■ **Texte fourni**
= = = = = = =

M. Yannick Jadot. - Ce rapport est d'autant plus important que, pendant quelques années, nous avons nourri l'illusion que la France était un pays de réindustrialisation. Or le bilan de 2024 montre un reflux de cette dynamique. Il faut donc dégager des moyens suffisants : le montant de 4 millions d'euros reste faible compte tenu des enjeux.
Pour avoir travaillé sur les expériences réussies de réindustrialisation dans les territoires européens, je sais que la coordination des acteurs concernés est un enjeu essentiel, qu'il s'agisse des acteurs financiers ou des partenaires sociaux. Sans structure d'animation suffisante pour éviter que le système ne s'effondre dans la durée, le programme ne fonctionnera pas. Il faut de la stabilité et de la durabilité et je salue vos recommandations sur ce sujet. Il est nécessaire que des commissaires à l'industrie puissent oeuvrer dans chaque territoire, en plus des préfets.
Je suis d'accord avec notre collègue Montaugé sur les enjeux de priorisation, même s'il est logique, avec peu de moyens, de vouloir retrouver un tissu industriel dans les territoires qui ont déjà de l'industrie, y compris des industries menacées, comme dans le quart nord-est de la France, où la désindustrialisation a eu des conséquences culturelles, sociales et politiques.
Dans la logique d'industrialisation de certains territoires, il faut prendre en compte l'économie circulaire, c'est-à-dire la coordination entre différents types d'acteurs servant un même projet, parfois des mêmes filières.
Lors de son audition, le président de la chambre de commerce et d'industrie nous a dit qu'il aimerait inscrire des critères de proximité dans les marchés publics, à défaut de pouvoir y intégrer des préférences géographiques, ce qui est interdit. Mais si l'on parvient, en réalité, à fixer ces critères pour privilégier les producteurs locaux, il reste très difficile de les assumer d'un point de vue politique. Il faudrait l'assumer : c'est aussi une façon de construire avec les citoyens des territoires d'industrie.
En outre, le programme doit nécessairement s'articuler avec les autres outils existants en matière industrielle, comme le plan France 2030. La conditionnalité des aides est également indispensable. Les entreprises doivent garantir leur pérennité dans les territoires et leur orientation vers les filières d'intérêt général.
Mme Antoinette Guhl. - Je vous remercie de ce rapport sur un sujet capital. En effet, dans l'Est de la France, la désindustrialisation a handicapé non seulement toute la région, mais aussi sa population. Les effets de la désindustrialisation française sont lourds d'un point de vue social.
Je souscris à votre recommandation de pérenniser le programme, qui mérite même d'être renforcé. En effet, comment imaginer qu'un programme de cette ampleur ne soit financé qu'à hauteur de 4 millions d'euros ? Certes, d'autres sources de financement existent, mais il faudrait que ce financement soit réservé et à la hauteur de l'enjeu. En effet, l'emploi industriel continue de diminuer - à moins qu'il ne recommence à le faire -, des plans sociaux sont annoncés. Dans les territoires d'industrie, on a constaté 60 % de destructions d'emplois sur la période 2018-2023. L'objectif de maintenir l'emploi des entreprises dans ces territoires est donc loin d'être atteint. Le programme ne doit pas pour autant être arrêté, mais il faut tenir compte du fait que son objectif primordial n'a pas été rempli.

= = = = = = =

■ **Données**
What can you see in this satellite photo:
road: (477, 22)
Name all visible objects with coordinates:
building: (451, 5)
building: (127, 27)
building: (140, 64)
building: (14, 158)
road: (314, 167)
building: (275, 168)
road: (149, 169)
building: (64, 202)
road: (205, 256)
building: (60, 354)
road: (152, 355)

= = = = = = =

■ **Liste des tâches**
**A)** Reproduisez fidèlement le passage du texte fourni qui s'ouvre sur les mots contenant "Je souscris à" et se referme sur "pas été rempli.".
**B)** Répondez à ces questions d'après le texte fourni :
(i) Quel montant de financement du programme est jugé faible ?
(ii) Quel plan est cité parmi les outils existants avec lesquels le programme doit s'articuler ?
(iii) Quelle part de destructions d'emplois a été constatée dans les territoires d'industrie sur la période 2018-2023 ?

■ **Résultats par tâche**
**A)**
Je souscris à votre recommandation de pérenniser le programme, qui mérite même d'être renforcé. En effet, comment imaginer qu'un programme de cette ampleur ne soit financé qu'à hauteur de 4 millions d'euros ? Certes, d'autres sources de financement existent, mais il faudrait que ce financement soit réservé et à la hauteur de l'enjeu. En effet, l'emploi industriel continue de diminuer - à moins qu'il ne recommence à le faire -, des plans sociaux sont annoncés. Dans les territoires d'industrie, on a constaté 60 % de destructions d'emplois sur la période 2018-2023. L'objectif de maintenir l'emploi des entreprises dans ces territoires est donc loin d'être atteint. Le programme ne doit pas pour autant être arrêté, mais il faut tenir compte du fait que son objectif primordial n'a pas été rempli.

**B)**
(i) 4 millions d'euros.
(ii) Le plan France 2030.
(iii) 60 %.